Li’s strong academic background could explain why he came up with his own set of indicators to gauge progress when he took the helm of Liaoning’s development. In 2010, The Economist referred to those indicators as the “Li Keqiang Index”.

In 2013, analysts at investment bank Barclays came up with the term “Likonomics” to encompass the three pillars of Li’s economic policies: no stimulus, deleveraging and structural reform.

When Li became vice-premier in 2008, it was already clear that Xi Jinping would succeed Hu as the country’s top leader in 2012 and that Li would play second fiddle as premier.

In his five years as vice-premier, Li took on many important assignments including the Three Gorges Dam power project and healthcare reform.

But in his decade as premier, he was mostly in Xi’s shadow, with the president taking personal charge of a large range of responsibilities from foreign affairs to economic reform.

Several rounds of structural reforms also centralised power under the party and turned the State Council headed by the premier into an administrative arm, giving Li less decision-making power as premier than his predecessors.

Still, Li diligently carried out duties given to him and went to the front lines during crises. In 2014, he walked some 5km (3 miles) on a muddy road to visit the epicentre of a deadly earthquake that killed more than 600 people in southwestern Yunnan province.

In January 2020 when the Covid-19 outbreak in Wuhan, Hubei province, exploded into a national crisis, he was made head of a central leading group to fight the epidemic. He went to the city’s Jinyintan Hospital directly after arriving from Beijing. In the following weeks, field medical centres were set up and Li went to the construction site of Huoshenshan Hospital to try to boost the morale of the frontline workers.

During his last televised press conference in March last year, Li highlighted how he used his tenure to help improve the livelihood of the people and streamline government bureaucracy.

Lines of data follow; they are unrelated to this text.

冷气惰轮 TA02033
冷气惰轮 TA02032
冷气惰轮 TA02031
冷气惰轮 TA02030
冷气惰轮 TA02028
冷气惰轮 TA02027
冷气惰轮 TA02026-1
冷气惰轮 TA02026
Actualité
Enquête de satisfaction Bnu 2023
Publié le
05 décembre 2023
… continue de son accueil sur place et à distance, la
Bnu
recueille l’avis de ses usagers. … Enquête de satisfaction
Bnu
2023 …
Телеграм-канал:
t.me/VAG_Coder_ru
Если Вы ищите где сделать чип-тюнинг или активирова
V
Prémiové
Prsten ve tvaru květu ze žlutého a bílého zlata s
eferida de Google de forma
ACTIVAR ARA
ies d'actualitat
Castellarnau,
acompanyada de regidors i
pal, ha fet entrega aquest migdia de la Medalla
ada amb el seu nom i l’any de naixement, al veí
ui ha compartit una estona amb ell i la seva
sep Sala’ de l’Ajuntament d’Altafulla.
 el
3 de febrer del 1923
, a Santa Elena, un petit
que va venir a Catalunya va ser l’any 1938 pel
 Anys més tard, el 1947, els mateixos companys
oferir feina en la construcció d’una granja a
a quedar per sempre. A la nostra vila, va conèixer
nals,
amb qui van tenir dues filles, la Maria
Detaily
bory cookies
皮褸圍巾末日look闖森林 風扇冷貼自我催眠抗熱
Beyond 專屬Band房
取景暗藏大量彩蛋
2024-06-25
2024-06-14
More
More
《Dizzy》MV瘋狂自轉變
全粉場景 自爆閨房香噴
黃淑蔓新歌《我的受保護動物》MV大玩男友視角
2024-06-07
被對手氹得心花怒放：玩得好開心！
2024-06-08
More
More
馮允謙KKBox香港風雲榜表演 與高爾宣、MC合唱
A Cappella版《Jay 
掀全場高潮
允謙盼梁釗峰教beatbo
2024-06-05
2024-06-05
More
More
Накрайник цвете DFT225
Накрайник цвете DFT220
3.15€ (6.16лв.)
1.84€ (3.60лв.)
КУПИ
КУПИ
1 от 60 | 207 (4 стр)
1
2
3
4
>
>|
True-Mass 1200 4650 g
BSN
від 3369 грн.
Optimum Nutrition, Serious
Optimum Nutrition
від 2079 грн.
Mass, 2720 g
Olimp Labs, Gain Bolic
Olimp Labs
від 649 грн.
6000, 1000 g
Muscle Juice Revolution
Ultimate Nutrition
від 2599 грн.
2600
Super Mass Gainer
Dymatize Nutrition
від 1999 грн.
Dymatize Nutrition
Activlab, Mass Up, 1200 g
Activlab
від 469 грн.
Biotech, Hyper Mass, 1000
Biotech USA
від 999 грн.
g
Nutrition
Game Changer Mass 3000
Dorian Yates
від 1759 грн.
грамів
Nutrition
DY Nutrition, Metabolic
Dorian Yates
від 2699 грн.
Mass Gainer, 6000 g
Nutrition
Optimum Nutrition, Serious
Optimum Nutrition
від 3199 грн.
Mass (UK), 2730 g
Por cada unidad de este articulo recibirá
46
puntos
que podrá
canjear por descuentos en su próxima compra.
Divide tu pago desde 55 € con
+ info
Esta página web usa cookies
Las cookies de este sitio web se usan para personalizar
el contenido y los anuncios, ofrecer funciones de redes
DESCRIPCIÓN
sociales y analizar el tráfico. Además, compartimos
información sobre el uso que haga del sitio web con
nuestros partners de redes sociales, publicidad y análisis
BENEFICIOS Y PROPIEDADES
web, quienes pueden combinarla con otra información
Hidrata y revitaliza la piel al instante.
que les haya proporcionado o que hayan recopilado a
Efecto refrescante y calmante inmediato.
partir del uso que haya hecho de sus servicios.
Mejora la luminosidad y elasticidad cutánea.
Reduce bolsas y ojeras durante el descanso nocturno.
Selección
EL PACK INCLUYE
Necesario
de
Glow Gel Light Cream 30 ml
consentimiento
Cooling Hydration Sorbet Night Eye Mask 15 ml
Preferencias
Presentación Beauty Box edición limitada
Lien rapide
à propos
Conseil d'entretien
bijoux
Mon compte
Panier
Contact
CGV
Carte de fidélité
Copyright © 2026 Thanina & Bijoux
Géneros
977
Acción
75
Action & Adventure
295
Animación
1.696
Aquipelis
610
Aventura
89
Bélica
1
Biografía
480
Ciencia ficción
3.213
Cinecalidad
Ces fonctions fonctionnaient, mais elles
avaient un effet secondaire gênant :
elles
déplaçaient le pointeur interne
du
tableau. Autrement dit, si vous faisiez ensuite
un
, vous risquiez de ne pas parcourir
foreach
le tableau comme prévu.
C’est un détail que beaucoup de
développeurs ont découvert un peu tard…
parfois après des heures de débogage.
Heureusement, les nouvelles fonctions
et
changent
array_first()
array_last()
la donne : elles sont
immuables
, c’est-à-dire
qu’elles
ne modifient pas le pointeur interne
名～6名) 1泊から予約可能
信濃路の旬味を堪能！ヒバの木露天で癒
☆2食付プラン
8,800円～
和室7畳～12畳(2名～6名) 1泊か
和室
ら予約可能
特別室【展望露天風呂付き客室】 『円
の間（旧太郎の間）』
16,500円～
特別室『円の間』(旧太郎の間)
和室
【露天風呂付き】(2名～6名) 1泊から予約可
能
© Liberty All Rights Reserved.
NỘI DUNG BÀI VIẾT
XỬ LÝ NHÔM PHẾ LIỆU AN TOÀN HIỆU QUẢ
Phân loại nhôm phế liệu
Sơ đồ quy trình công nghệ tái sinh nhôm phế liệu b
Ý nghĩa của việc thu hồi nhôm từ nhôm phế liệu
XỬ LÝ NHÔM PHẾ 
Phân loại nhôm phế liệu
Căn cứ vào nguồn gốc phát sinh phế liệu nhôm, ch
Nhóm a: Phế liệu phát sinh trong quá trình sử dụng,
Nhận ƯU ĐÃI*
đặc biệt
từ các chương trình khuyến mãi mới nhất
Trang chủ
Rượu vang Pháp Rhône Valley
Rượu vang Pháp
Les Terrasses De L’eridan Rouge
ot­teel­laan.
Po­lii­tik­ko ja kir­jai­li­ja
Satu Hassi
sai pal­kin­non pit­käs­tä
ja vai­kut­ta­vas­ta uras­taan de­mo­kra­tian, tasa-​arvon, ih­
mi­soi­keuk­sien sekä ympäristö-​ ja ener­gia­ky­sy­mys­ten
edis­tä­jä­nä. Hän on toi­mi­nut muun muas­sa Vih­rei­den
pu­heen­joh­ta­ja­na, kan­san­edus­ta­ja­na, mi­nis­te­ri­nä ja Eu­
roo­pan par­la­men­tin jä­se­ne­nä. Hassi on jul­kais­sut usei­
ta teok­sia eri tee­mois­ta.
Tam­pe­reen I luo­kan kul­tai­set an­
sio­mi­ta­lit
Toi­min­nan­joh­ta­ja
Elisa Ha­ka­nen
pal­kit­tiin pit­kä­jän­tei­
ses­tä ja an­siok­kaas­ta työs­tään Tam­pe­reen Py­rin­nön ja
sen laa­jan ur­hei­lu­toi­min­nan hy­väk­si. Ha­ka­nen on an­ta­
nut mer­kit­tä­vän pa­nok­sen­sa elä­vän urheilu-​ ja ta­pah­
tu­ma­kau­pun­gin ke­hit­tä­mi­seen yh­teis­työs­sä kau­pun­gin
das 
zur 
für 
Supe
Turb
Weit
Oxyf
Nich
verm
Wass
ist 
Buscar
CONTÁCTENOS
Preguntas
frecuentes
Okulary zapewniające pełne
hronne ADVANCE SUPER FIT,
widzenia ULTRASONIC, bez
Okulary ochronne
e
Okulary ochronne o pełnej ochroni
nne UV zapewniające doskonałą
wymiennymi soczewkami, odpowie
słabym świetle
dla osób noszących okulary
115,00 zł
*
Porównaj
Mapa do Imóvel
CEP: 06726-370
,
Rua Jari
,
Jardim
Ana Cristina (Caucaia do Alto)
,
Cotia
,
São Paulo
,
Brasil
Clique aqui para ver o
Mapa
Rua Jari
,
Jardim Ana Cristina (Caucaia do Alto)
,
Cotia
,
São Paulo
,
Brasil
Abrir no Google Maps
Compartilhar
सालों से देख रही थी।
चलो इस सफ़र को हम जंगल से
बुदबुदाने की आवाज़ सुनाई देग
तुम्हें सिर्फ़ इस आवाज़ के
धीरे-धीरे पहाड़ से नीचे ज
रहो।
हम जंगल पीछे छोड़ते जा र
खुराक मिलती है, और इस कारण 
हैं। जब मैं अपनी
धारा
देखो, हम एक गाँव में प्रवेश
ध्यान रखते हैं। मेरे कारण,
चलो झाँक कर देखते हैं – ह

In a widely circulated video clip of his farewell speech to 800 or so staff from the State Council, Li said the government had had a tough time in the previous five years because it had to fight a trade war with the United States and the Covid-19 pandemic at the same time.

He joked that the weather was good on the day probably because the hard work of the State Council, the country’s cabinet, had been acknowledged by the heavens.

Li might have been referring to his own hard work – he will certainly be acknowledged and remembered for his pragmatism, diligence and dedication to securing the basic necessities of life for the public.

Li is survived by his wife Cheng Hong, who is an English professor at Capital University of Economics and Business in Beijing, and a daughter. A distinguished scholar herself, Cheng has built a reputation as one of China’s top researchers on American nature writing and was the author of two books on the subject.